> **原文抜粋**:
▽

2014年9月20,21日 飯豊 胎内川流域 楢ノ木沢 鴨沢

メンバー:ひろた、他2名
装備、ザイル8mm×30m、カム#0.4、0.5 靴:アクアステルス
地形図:二王子岳、木八差岳
概念図はこちら  概要ムービーはこちら

有休二日くっつけて、当初は4連休にするつもりだったが、パートナーの負傷で計画が中止。SACHさんが昨年ご一緒させていただいたひらっぺさんと土日で
飯豊 胎内川流域楢ノ木沢鴨沢を計画しているので混ぜてもらう事になった。小生、この流域は始めて・・・。
いくつかのWEB記録を見ると楢ノ木沢には堂沢と鴨沢と二つの沢があり、北側が鴨沢、南側が堂沢らしい。地形図には沢名の記載が無く、エアリアマップを見て、
場所が判明する始末。さらに"アゲマイノカッチ"という単語が散見されるが、何処それ???という所で遡行当日に向かう・・・

19:35石橋駅→20:08宇都宮IC→21:40磐梯山SA、4:03同発→4:46三川IC→4:52三川駅→5:35二王子神社(車デポ)→6:40奥胎内ヒュッテ
初日: 7:00基点発→7:12頼母木川出合→7:35奥胎内ダム手前→8:45工事用橋下から再入渓→10:05楢ノ木沢出合→13:25堂沢/鴨沢出合
   →14:05 530m付近幕営適地→15:35 590m付近行動終了
二日目: 5:52出発→8:50稜線廃道着→10:00二王子岳、10:25下山開始→12:15二王子神社P着
    12:43二王子神社発→13:30奥胎内ヒュッテ、13:35同発→14:55三川駅→15:18津川IC→17:18矢板IC→18:15石橋駅


地形図には、二王子岳から基点となる奥胎内ヒュッテに繋がる登山道が記されているが、現在は廃道となっているため、楢ノ木沢を遡行する場合は
通常、二王子神社にクルマを1台デポする必要がある。 朝、5時前に三川駅でひらっぺさんと合流。小生のクルマを二王子神社にデポし奥胎内ヒュッテ
に移動。奥胎内ヒュッテ手前の無料Pを出発する時は既に7時になっていた。

奥胎内ヒュッテは山小屋程度のものかと、思っていたが、完全にホテルみたいだったのでビックリだ。あっけに取られながら、『河原降り口』なる立て看板に
導かれ、胎内川本流に降り立つ。水量は大したことなく、深い場所でも腰を濡らす程度で横断可能といった感じだ。

△

> **保存記録**:
▽

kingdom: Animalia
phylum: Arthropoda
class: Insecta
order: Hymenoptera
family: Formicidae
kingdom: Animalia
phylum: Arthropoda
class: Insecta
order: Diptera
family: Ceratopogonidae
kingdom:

△
▽

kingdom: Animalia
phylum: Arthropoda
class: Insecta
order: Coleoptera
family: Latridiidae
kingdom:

△

> **作業一覧**:
1. この遡行記録の行程に登場するインターチェンジ（IC）を、記載順にすべて挙げよ。
2. 次の(a)〜(c)がこの遡行記録の内容と一致するか判定し、判断の根拠となる本文の語句をそのまま引用せよ。
(a) 楢ノ木沢の二つの沢のうち、北側にあるのは鴨沢とされている。
(b) 地形図には沢名が記載されている。
(c) 胎内川本流を横断するには、腰より深く水に浸かる必要があった。
3. この遡行記録の「地形図には、二王子岳から基点」から「度で横断可能といった感じだ。」までを、「ホテル」を「旅館」に差し替えて書き直せ。

> **回答**:
1. 宇都宮IC、三川IC、津川IC、矢板IC

2.
(a) はい。「北側が鴨沢、南側が堂沢らしい」
(b) いいえ。「地形図には沢名の記載が無く」
(c) いいえ。「深い場所でも腰を濡らす程度で横断可能といった感じだ」

3.
地形図には、二王子岳から基点となる奥胎内ヒュッテに繋がる登山道が記されているが、現在は廃道となっているため、楢ノ木沢を遡行する場合は
通常、二王子神社にクルマを1台デポする必要がある。 朝、5時前に三川駅でひらっぺさんと合流。小生のクルマを二王子神社にデポし奥胎内ヒュッテ
に移動。奥胎内ヒュッテ手前の無料Pを出発する時は既に7時になっていた。

奥胎内ヒュッテは山小屋程度のものかと、思っていたが、完全に旅館みたいだったのでビックリだ。あっけに取られながら、『河原降り口』なる立て看板に
導かれ、胎内川本流に降り立つ。水量は大したことなく、深い場所でも腰を濡らす程度で横断可能といった感じだ。